Possibly no poet ever wrote as many lines to laud the language he was using. Such lines abound in each volume he has produced.
“Se la lengo di moussu
Toumbo en gargavaio
Se tant d’escrivan coussu
Pescon de ravaio,
Nautri, li bon Prouvencau
Vers li serre li plus aut
Enauren la lengo
De nosti valengo.”
If the language of the messieurs falls among the sweepings, if so many comfortably well-off writers fish for small fry, we, the good Provencals, toward the highest summits, raise the language of our valleys.

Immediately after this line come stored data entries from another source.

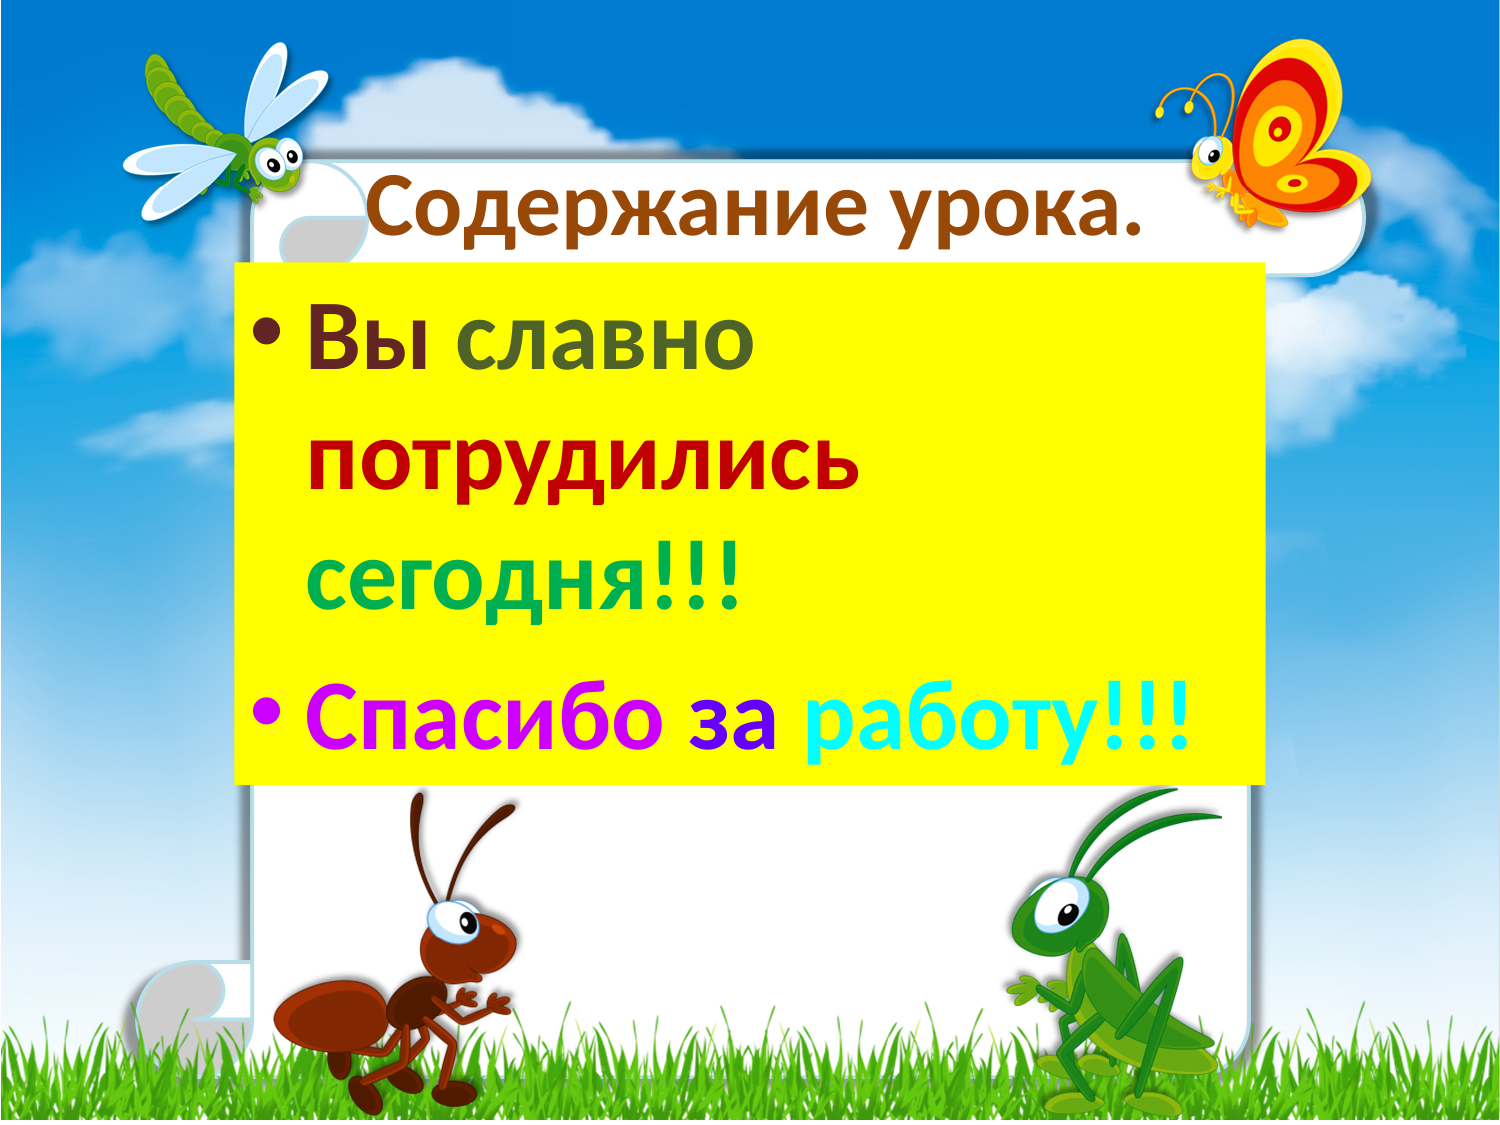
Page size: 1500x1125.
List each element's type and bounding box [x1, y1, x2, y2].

list [0, 0, 1500, 1125]
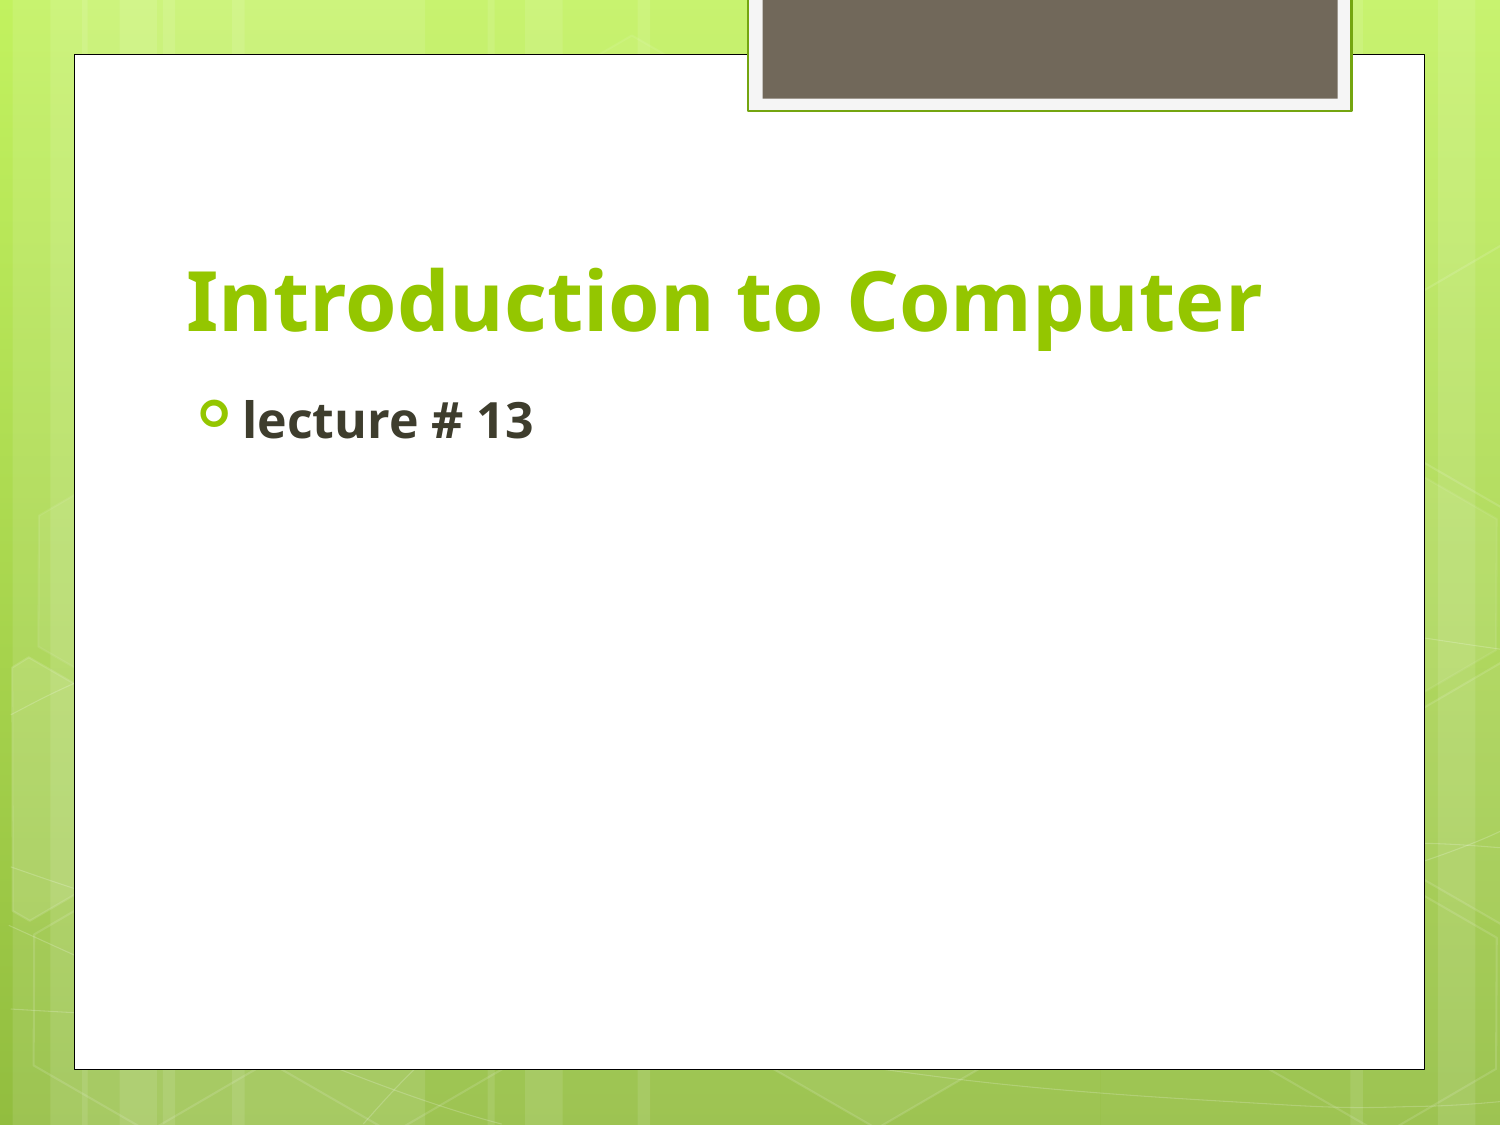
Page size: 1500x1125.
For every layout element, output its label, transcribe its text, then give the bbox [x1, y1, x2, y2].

title Introduction to Computer [171, 168, 1324, 357]
list lecture # 13 [171, 381, 1283, 957]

The Sirventes addressed to the Catalan poets begins:—
“Fraire de Catalougno,
escoutas! Nous an di
Que fasias peralin revieure
e resplendi
Un
di rampau de nosto lengo.”
Brothers from Catalonia,
listen! We have heard that ye cause one of
the branches of our
language to revive and flourish yonder.
In the same poem, the poet sings of the Troubadours, whom none have since surpassed, who in the face of the clergy raised the language of the common people, sang in the very ears of the kings, sang with love, and sang freely, the coming of a new world and contempt for ancient fears, and later on he says:—
“From the Alps to the Pyrenees, hand in hand, poets, let us then raise up the old Romance speech! It is the sign of the family, the sacrament that binds the sons to the forefathers, man to the soil! It is the thread that holds the nest in the branches. Fearless guardians of our beautiful speech, let us keep it free and pure, and bright as silver, for a whole people drinks at this spring; for when, with faces on the ground, a people falls into slavery, if it holds its language, it holds the key that delivers it from the chains.”

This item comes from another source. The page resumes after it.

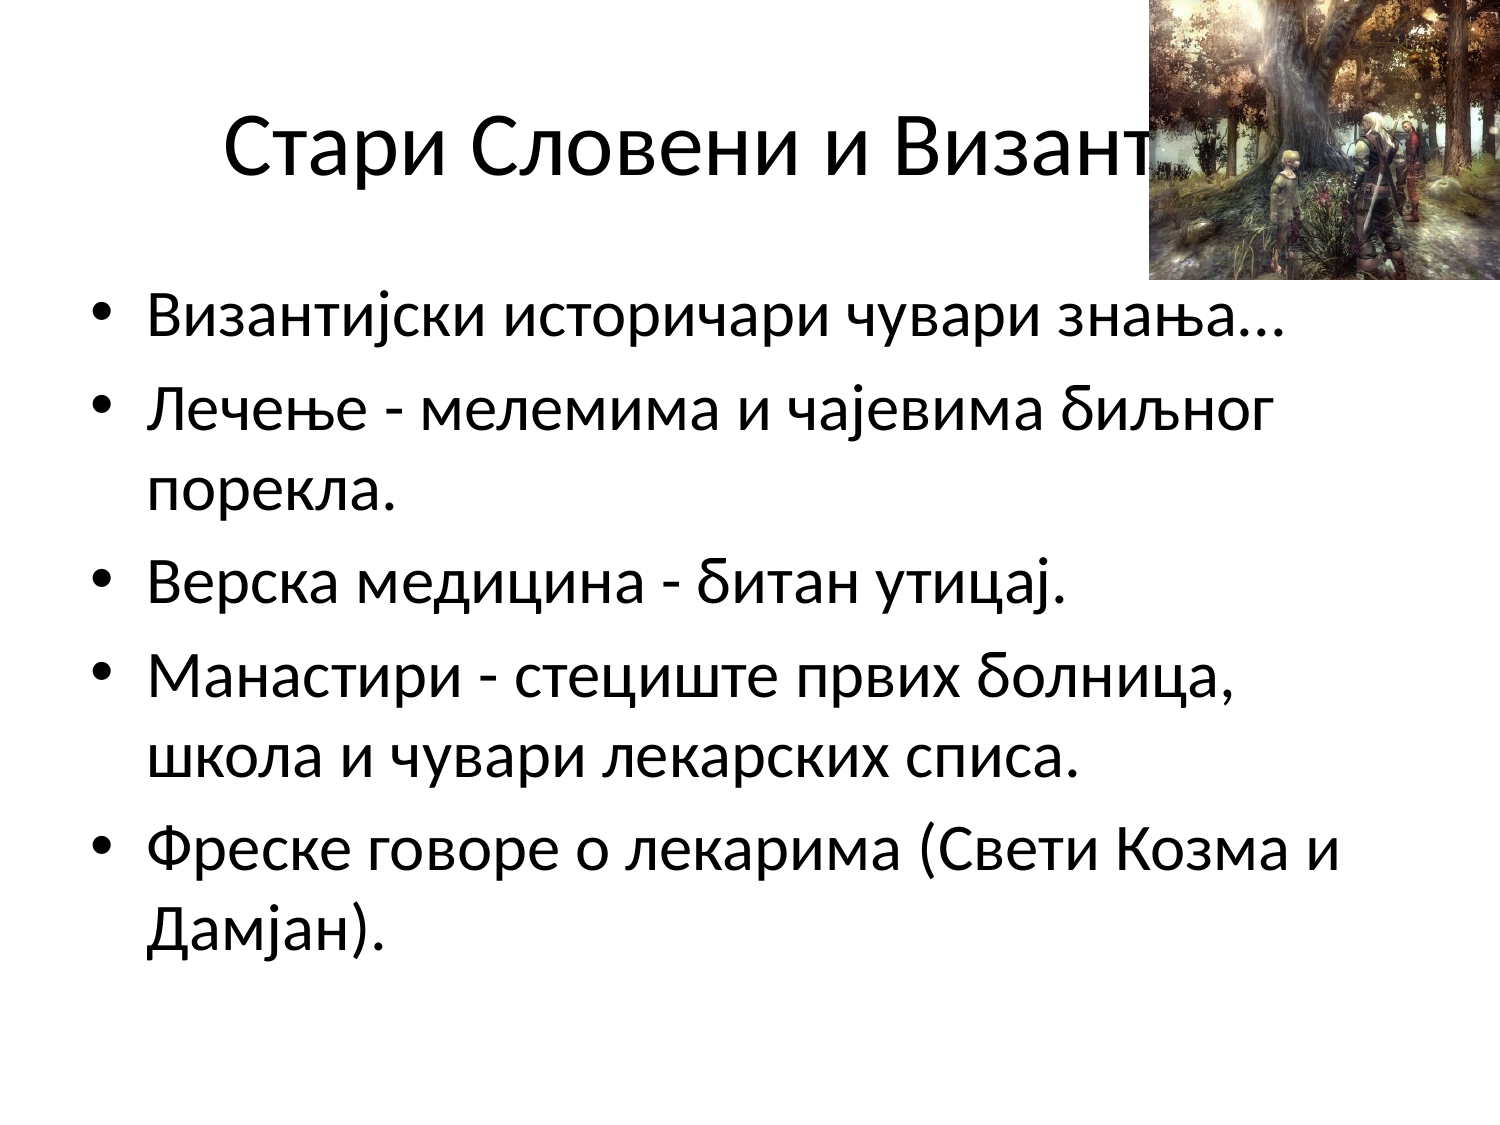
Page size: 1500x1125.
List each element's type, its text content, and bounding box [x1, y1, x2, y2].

The final stanza of the poem, written in honor of Jasmin in 1870, is as follows:—
“For our dead and our fathers, and our sacred rights as a people and as poets, that yesterday were trampled beneath the feet of the usurper, and, outraged, cried out, now live again in glory! Now, between the two seas the language of Oc triumphs. O Jasmin, thou hast avenged us!”

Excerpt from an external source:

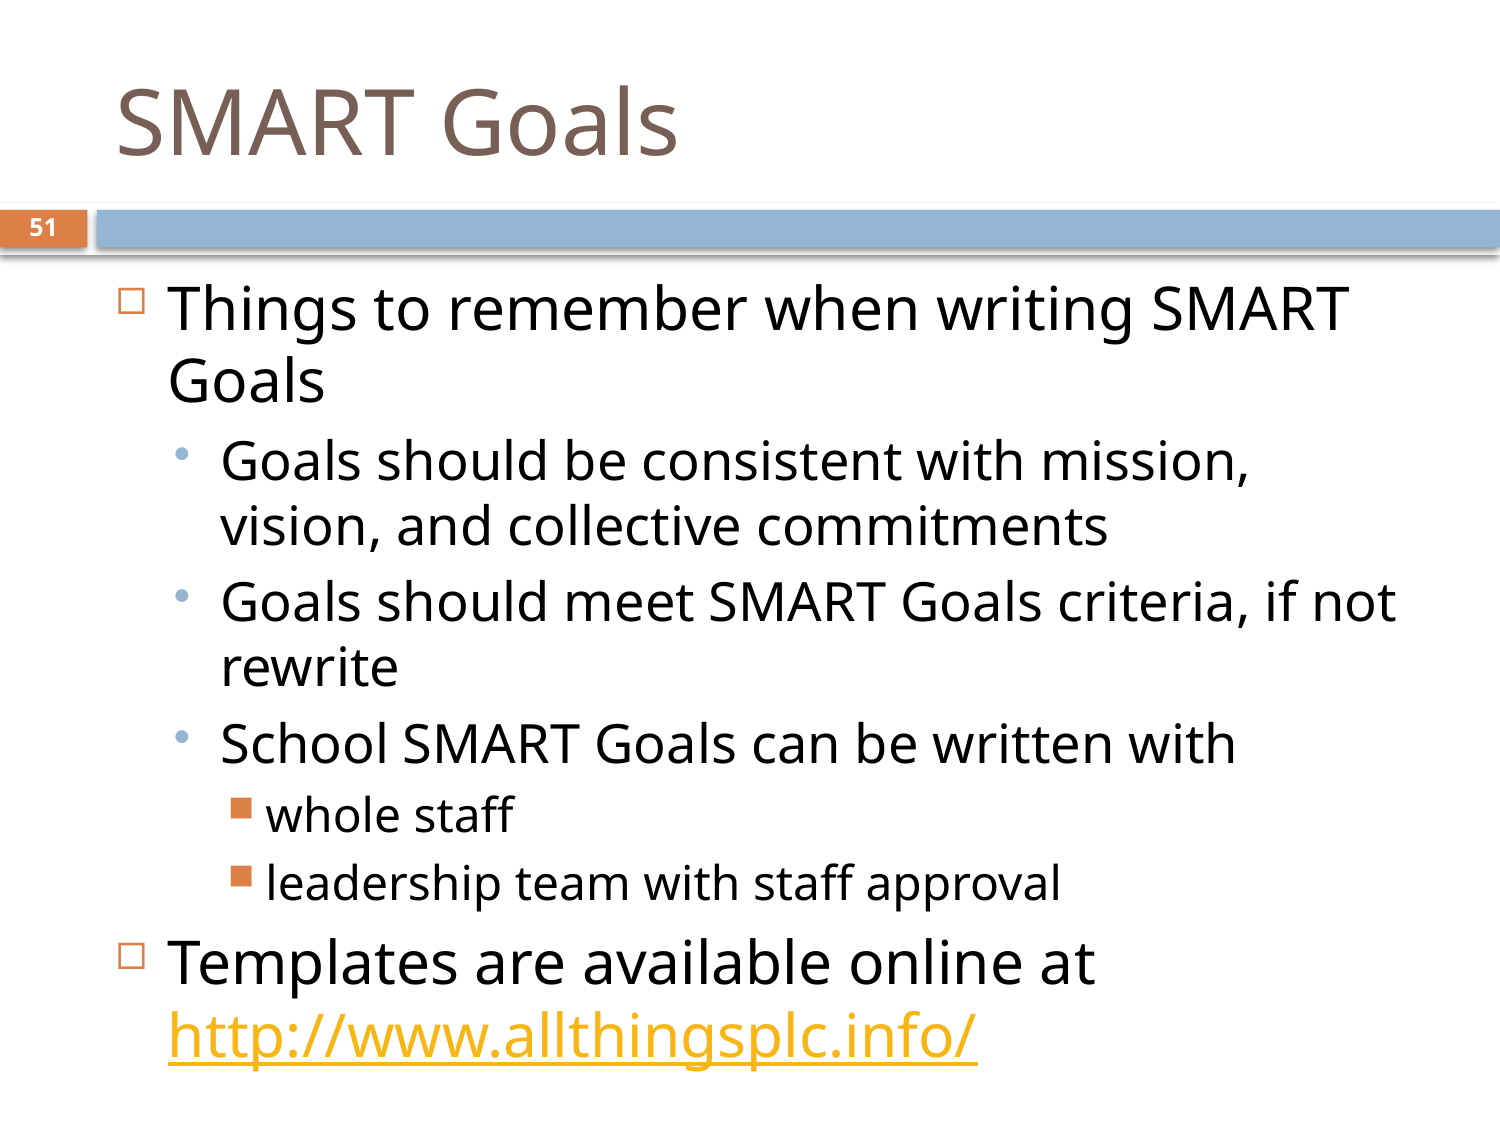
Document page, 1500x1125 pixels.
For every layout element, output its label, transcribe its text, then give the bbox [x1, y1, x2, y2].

In the Rock of Sisyphus the poet says, “Formerly we kept the language that Nature herself put upon our lips.”
In the Poem to the Latin Race we read:—
“Thy mother tongue, the great stream that spreads abroad in seven branches, pouring out love and light like an echo from Paradise, thy golden speech, O Romance daughter of the King-People, is the song that will live on human lips as long as speech shall have reason.”
Elsewhere we find:—
“Oh, maintain thy historic speech. It is the proof that always thou carriest on high and free, thy coat of arms. In the language, a mystery, an old treasure is found. Each year the nightingale puts on new plumage, but keeps its song.”